Temperley-Lieb categories with coloured regions and Jones-Wenzl projectors

TL;DR

This paper studies coloured Temperley-Lieb categories with Jones-Wenzl projectors, establishing conditions for semisimplicity, decomposing tensor products, and proving a conjecture on Gram determinants and trace pairings.

Contribution

It extends Temperley-Lieb categories to coloured regions, determines their semisimplicity, and proves a conjecture on Gram determinants and trace non-degeneracy.

Findings

Categories are semisimple under certain conditions.

Explicit decompositions of tensor products of simple objects.

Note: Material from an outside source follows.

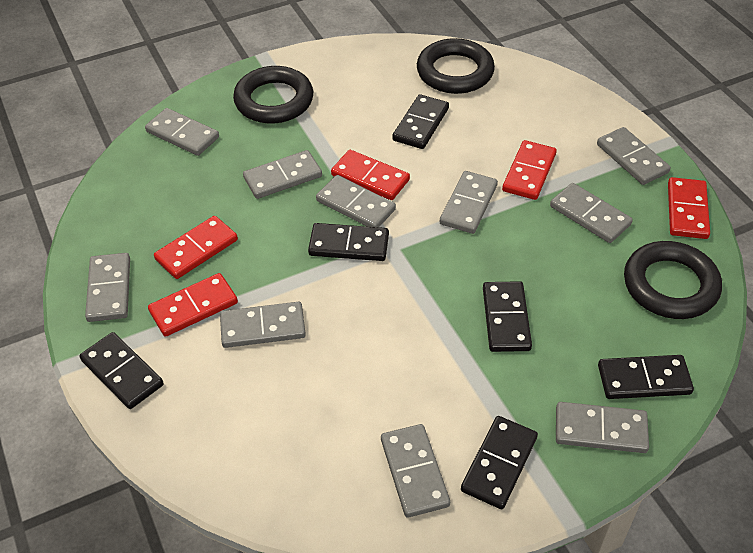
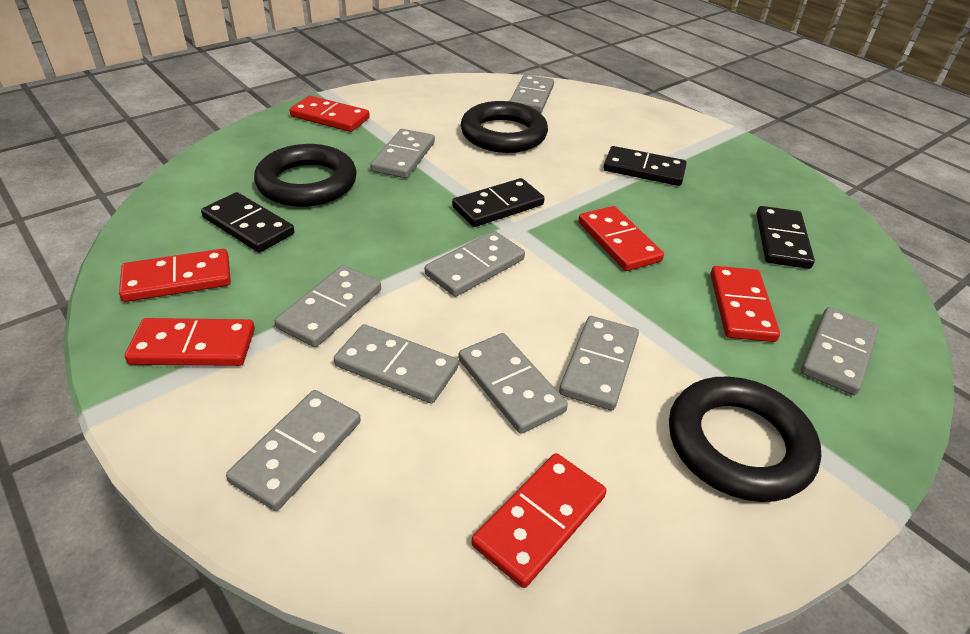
black domino: 6 -> 4
grey domino: 10 -> 9
red domino: 5 -> 6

Confirmed a conjecture on Gram determinants and trace pairings.

Abstract

Generalised Temperley-Lieb categories with regions labelled by elements of a commutative algebra were introduced by M. Khovanov and the second author in [Pure Appl. Math. Q. 19 (2023), no. 5]. We consider the case where the regions are labelled by colours, corresponding to a complete set of orthogonal idempotents of a semisimple commutative algebra. We determine when these generalised Temperley-Lieb categories are semisimple and find the direct sum decompositions of tensor products of simple objects. As the main tool we use two-variable versions of Chebychev polynomials and coloured Jones-Wenzl projectors. As a consequence, we prove a conjecture of M. Khovanov and the second author on Gram determinants and non-degeneracy of trace pairings for the associated Temperley-Lieb algebras with coloured regions.